▶ [Source records]:
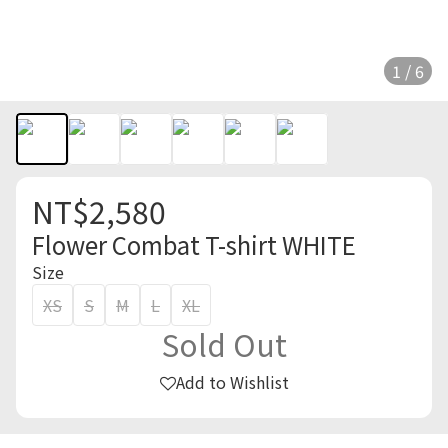
1 / 6
NT$2,580
Flower Combat T-shirt WHITE
Size
XS
S
M
L
XL
Sold Out
Add to Wishlist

▶ [Job item]: Could you repeat every entry above exactly, with each picture omitted?

▶ [Output of the exercise]:
1 / 6
NT$2,580
Flower Combat T-shirt WHITE
Size
XS
S
M
L
XL
Sold Out
Add to Wishlist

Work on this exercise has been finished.